Sur quoi, nos quatre cavaliers se trouvant par hasard assez en avance de nous, j’appelai mon postillon et lui demandai où demeurait le magistrat le plus voisin. Il me nomma un certain archi-doyen qui demeurait un peu sur le côté de la route, à un mille ou deux. Je lui montrai l’image du roi sur une pièce d’argent.

« Conduisez-nous chez ce doyen, et au galop ! lui criai-je.

— Parfait, monsieur ! Attention ! Gare là ! » s’écria le postillon.

Une minute après, la chaise avait tourné, et nous galopions vers le sud.

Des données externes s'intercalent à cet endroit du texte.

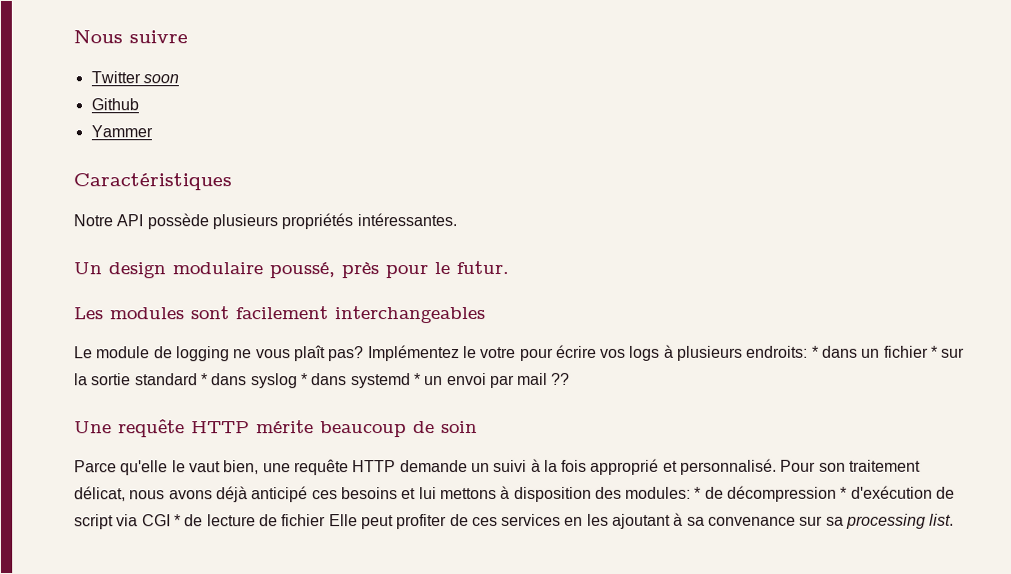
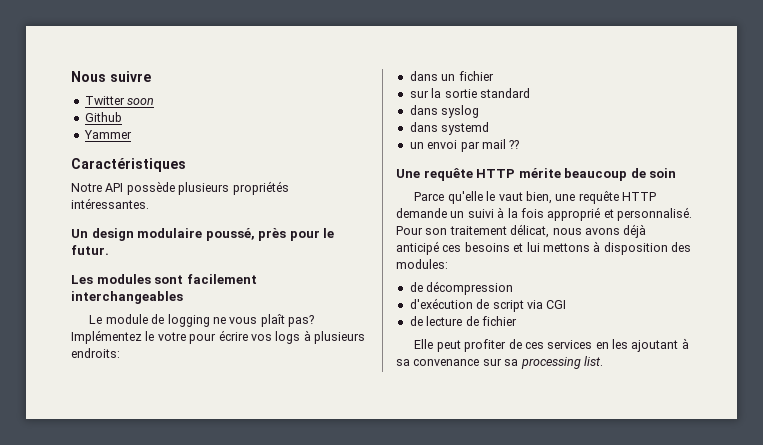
[811,345,819,358] * -> (120, 353) //
[931,345,939,358] * -> (494, 76) //
[200,373,208,386] * -> (530, 93) //
[300,373,308,386] * -> (480, 111) //
[413,373,421,386] * -> (490, 128) //
[694,486,702,499] * -> (448, 264) //
[840,486,848,499] * -> (514, 288) //
[173,514,181,527] * -> (567, 304) //
(327, 520) none -> (517, 321) //

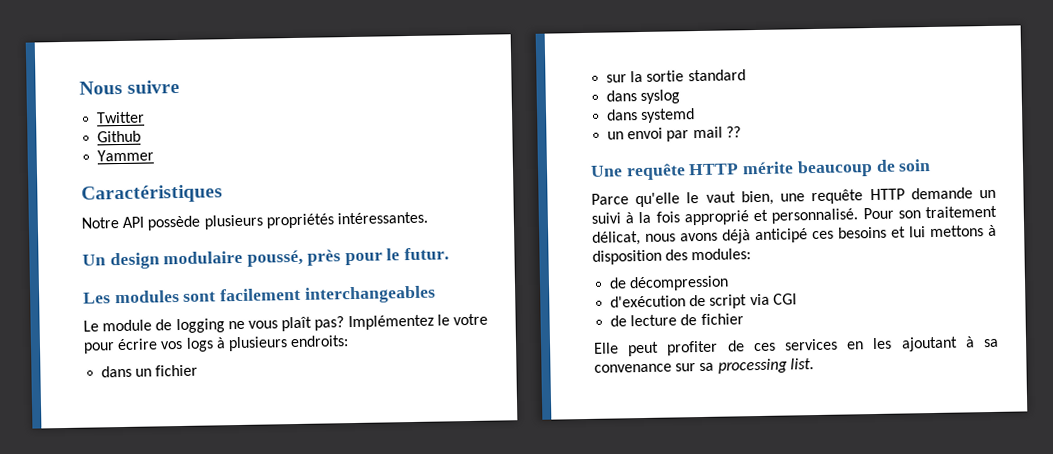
[127,98,155,105] soon -> (146, 117) none

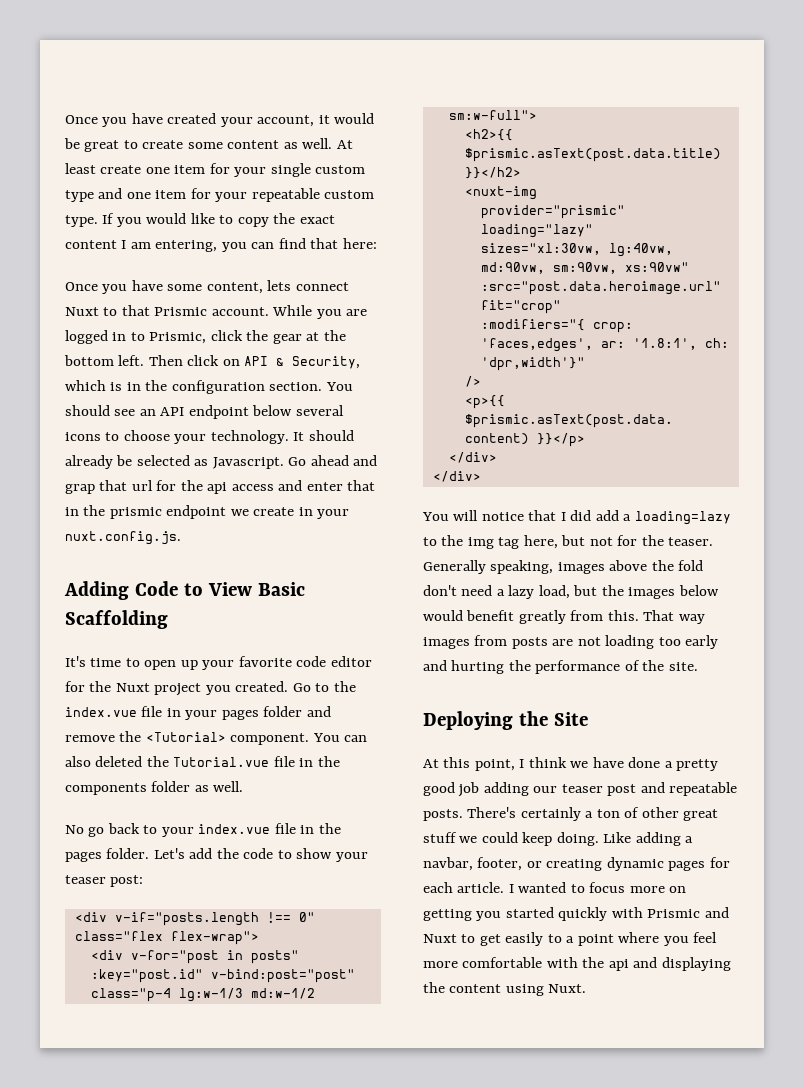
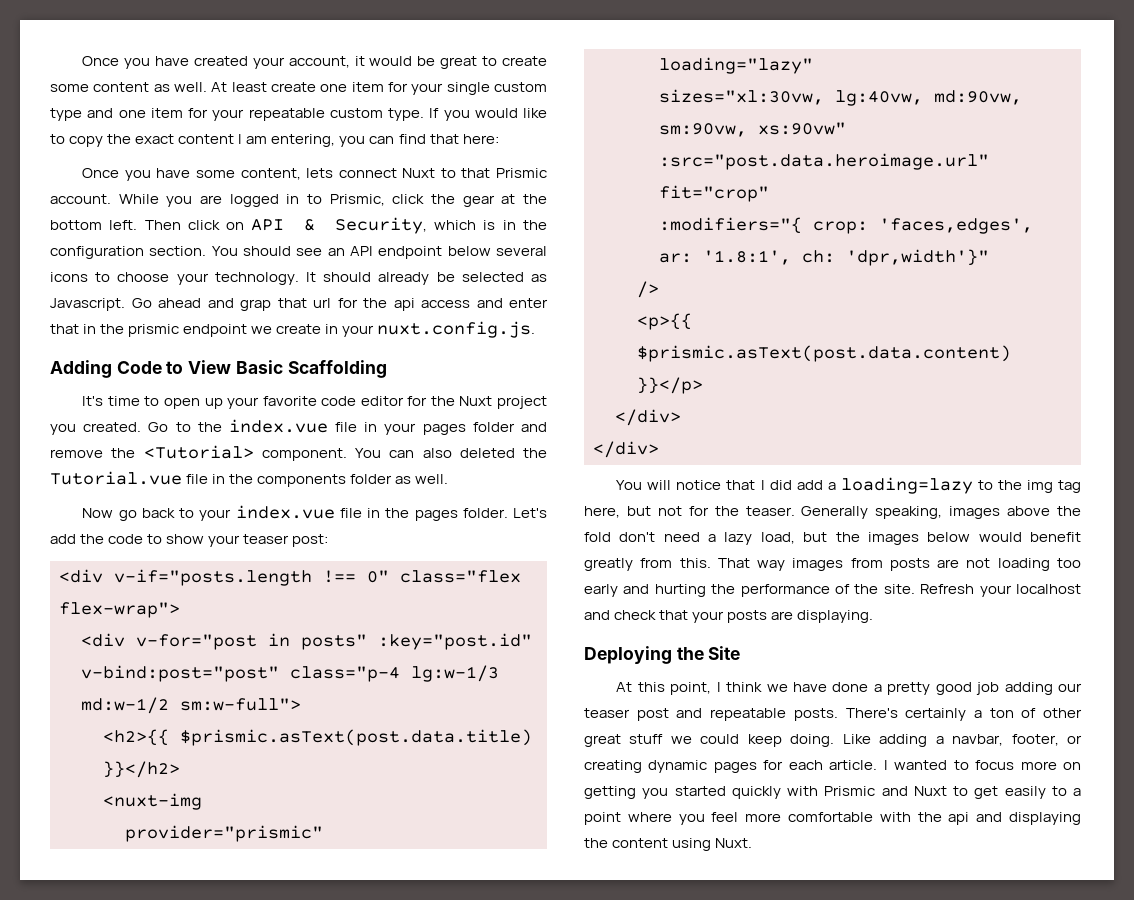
[65,825,84,834] No -> [82,508,114,518] Now
(698, 666) none -> [920,584,1081,597] [584,610,874,623] Refresh your localhost and check that your posts are displaying.

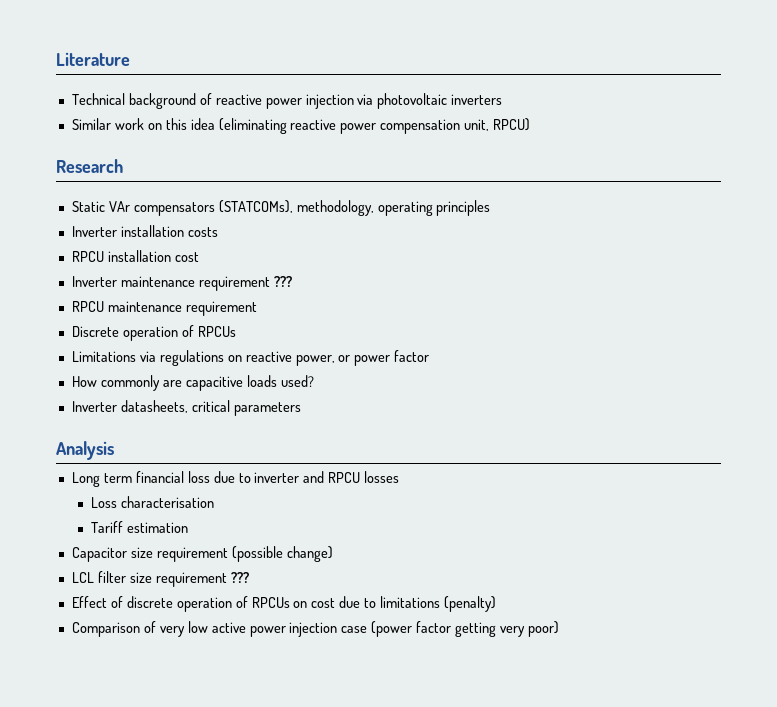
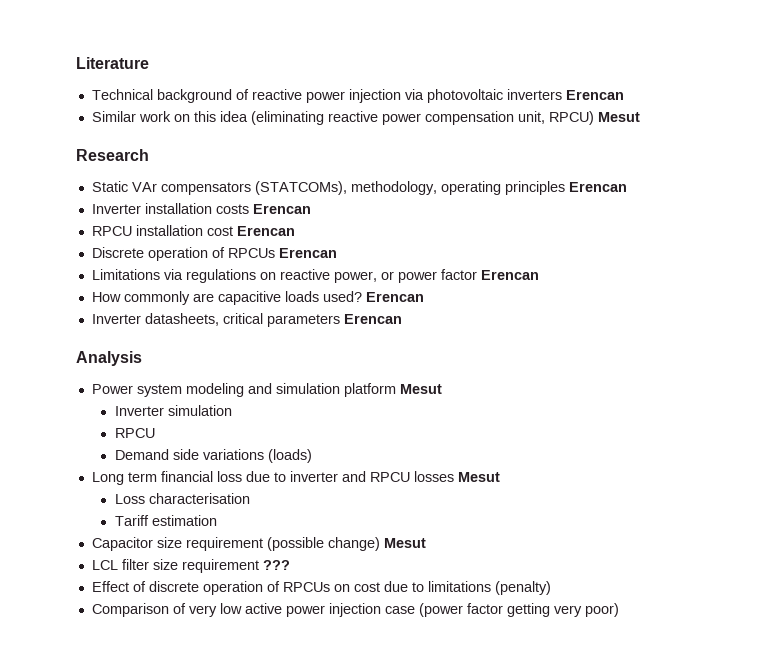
(503, 99) none -> [565,90,624,100] Erencan
(531, 124) none -> [597,112,640,122] Mesut
(491, 208) none -> [568,182,627,192] Erencan
(218, 232) none -> [252,204,311,214] Erencan
[71,276,292,291] [71,301,257,316] // Inverter maintenance requirement ??? // RPCU maintenance requirement -> [236,226,295,236] Erencan
(236, 331) none -> [278,248,337,258] Erencan
(430, 356) none -> [480,270,539,280] Erencan
(314, 381) none -> [365,292,424,302] Erencan
(301, 409) none -> [343,314,402,324] Erencan
(114, 450) none -> [91,383,442,397] [114,405,232,416] [114,428,155,438] [114,449,312,463] // Power system modeling and simulation platform Mesut // Inverter simulation // RPCU // Demand side variations (loads)
(400, 477) none -> [457,472,500,482] Mesut
(333, 554) none -> [383,538,426,548] Mesut

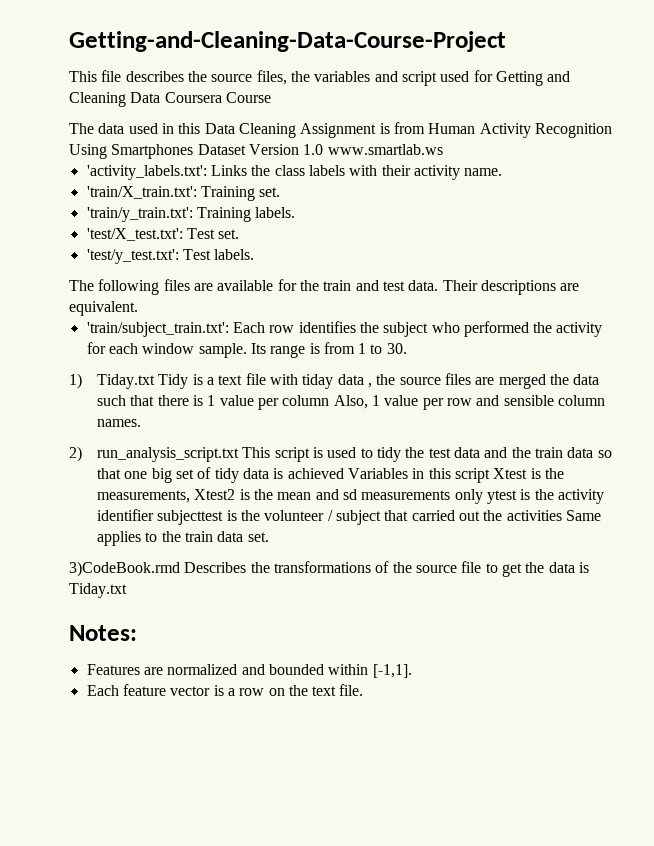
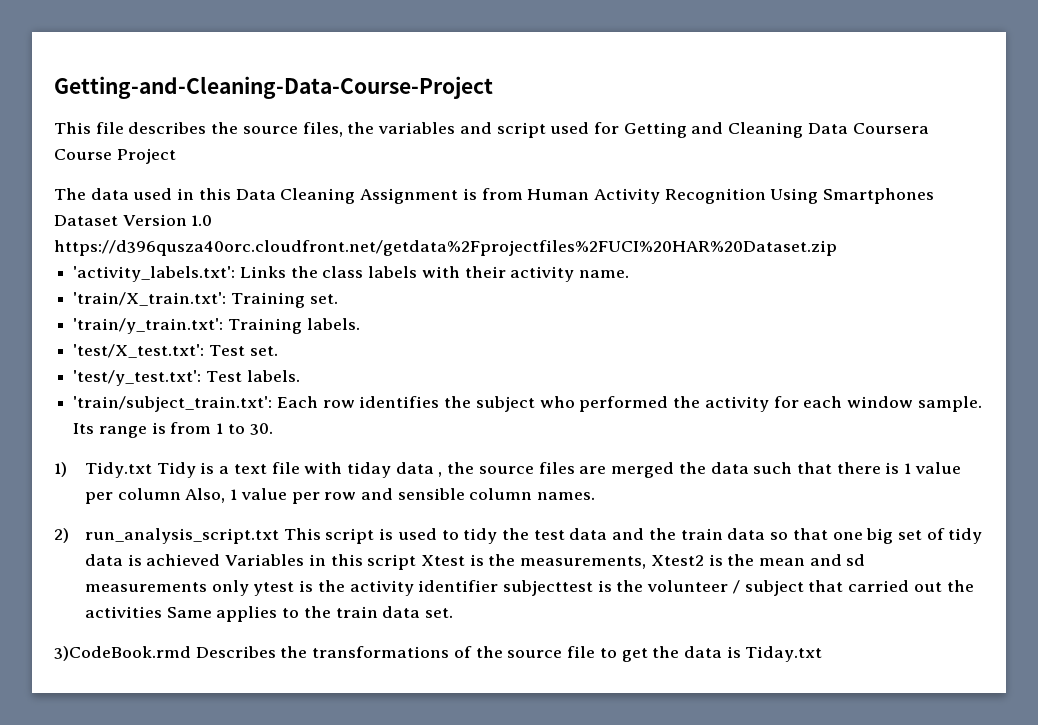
(271, 97) none -> [116,148,176,164] Project
[327,144,443,155] www.smartlab.ws -> [54,240,837,256] https://d396qusza40orc.cloudfront.net/getdata%2Fprojectfiles%2FUCI%20HAR%20Dataset.zip
[69,279,580,295] [69,301,138,316] // The following files are available for the train and test data. Their descriptions are equivalent. -> (300, 376) none
[97,374,156,389] Tiday.txt -> [84,462,152,478] Tidy.txt
[69,625,137,641] [86,664,412,678] [86,684,364,696] // Notes: // Features are normalized and bounded within [-1,1]. // Each feature vector is a row on the text file. -> (823, 654) none

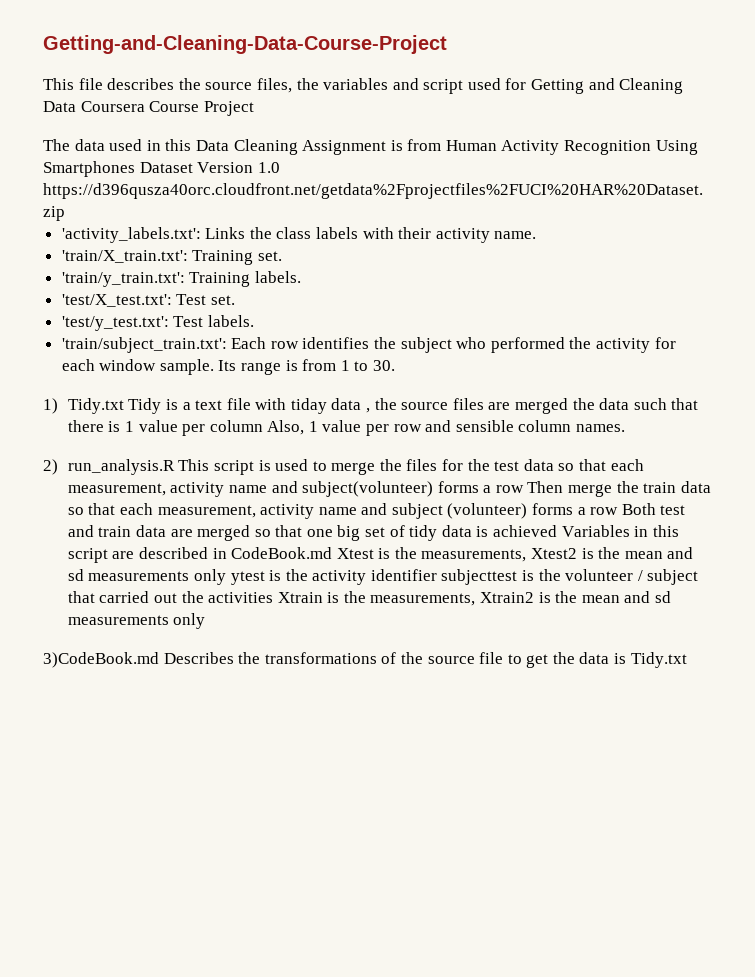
[84,528,279,544] run_analysis_script.txt -> [67,459,175,475] run_analysis.R
[463,528,645,544] tidy the test data and -> [331,459,644,475] [67,481,613,497] merge the files for the test data so that each measurement, activity name and subject(volunteer) forms a row Then merge
(828, 534) none -> [119,503,686,519] [67,525,303,541] each measurement, activity name and subject (volunteer) forms a row Both test and train data are merged so that
(417, 562) none -> [112,547,333,559] are described in CodeBook.md
[166,606,453,622] [54,646,191,661] Same applies to the train data set. // 3)CodeBook.rmd -> [277,591,671,606] [67,613,206,629] [43,652,159,668] Xtrain is the measurements, Xtrain2 is the mean and sd measurements only // 3)CodeBook.md
[745,646,823,662] Tiday.txt -> [630,652,687,668] Tidy.txt

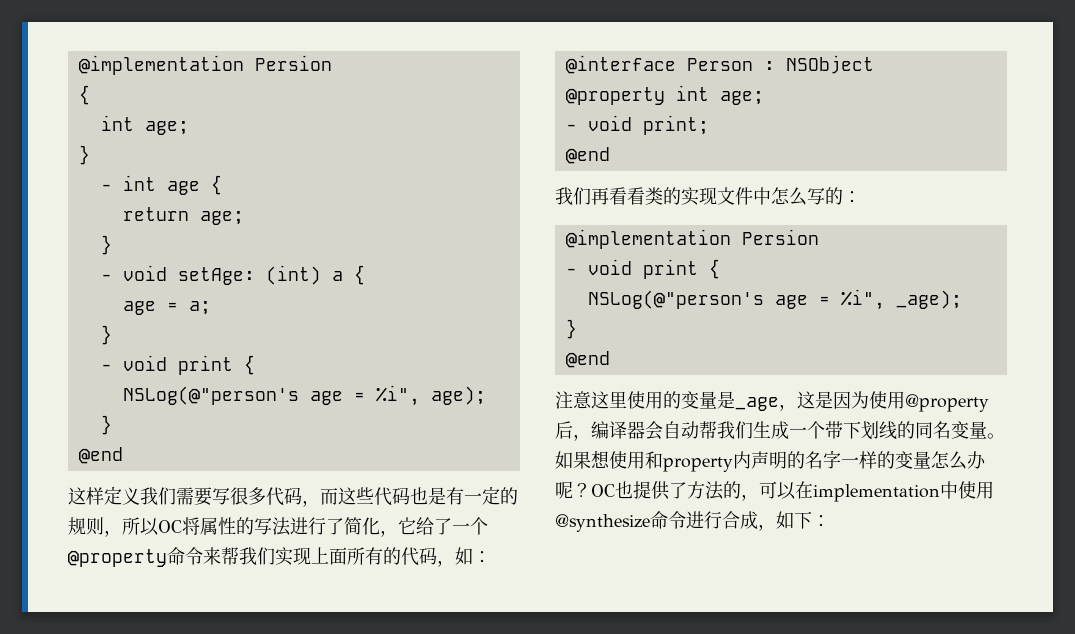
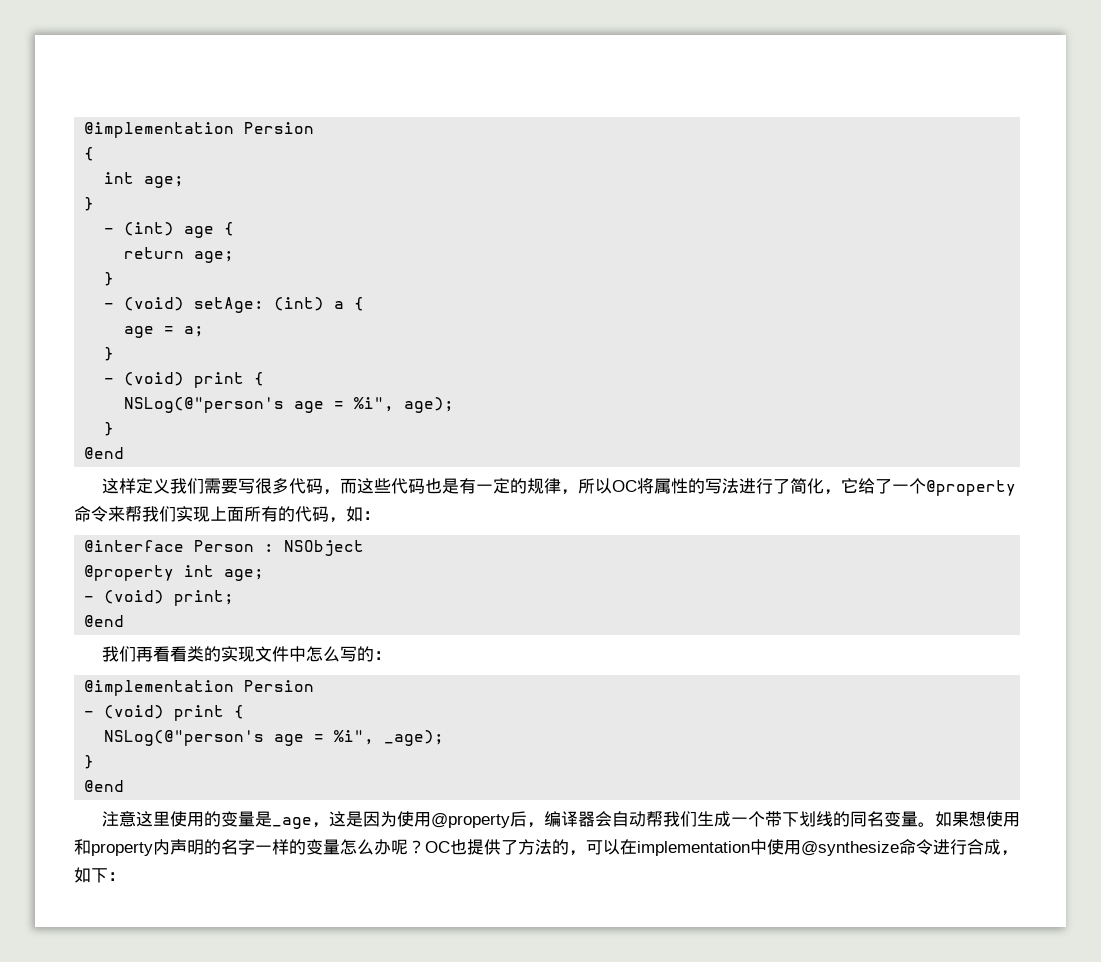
[122,175,156,191] int -> [124,222,175,236] (int)
[122,265,167,281] void -> [124,297,185,311] (void)
[122,355,167,371] void -> [124,372,185,386] (void)
[86,517,104,535] 则 -> [543,478,561,494] 律
[587,115,632,131] void -> [104,590,165,604] (void)
[587,259,632,275] void -> [104,705,165,719] (void)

Les cavaliers n’avaient pas tardé à remarquer et à imiter la manœuvre ; ils accoururent vers nous avec toute sorte de cris confus, de telle manière que la fine et délicate image d’un convoi d’honneur, que nous présentions il y avait à peine un moment, se trouvait tout à coup transformée en l’image effarée et bruyante d’une chasse au renard. Les deux postillons et mon coquin de valet, naturellement, ne prenaient part à la comédie qu’en figurants désintéressés ; mais tout autre était le cas de Bellamy. Quand il s’approcha de nous, je vis que son visage était livide et qu’il avait à la main un pistolet.

« Par pitié, ne le laissez pas me tuer ! criait ma compagne.

— Ne craignez rien ! » répondis-je.

Elle était affolée de terreur. Ses mains se cramponnaient à moi avec un geste d’enfant épouvantée. Tout à coup la chaise fit un saut, qui nous renversa tous deux sur notre siège. Et, juste au même instant, la tête de Bellamy se montra à la fenêtre, du côté où s’était trouvée la jeune femme avant ce petit accident.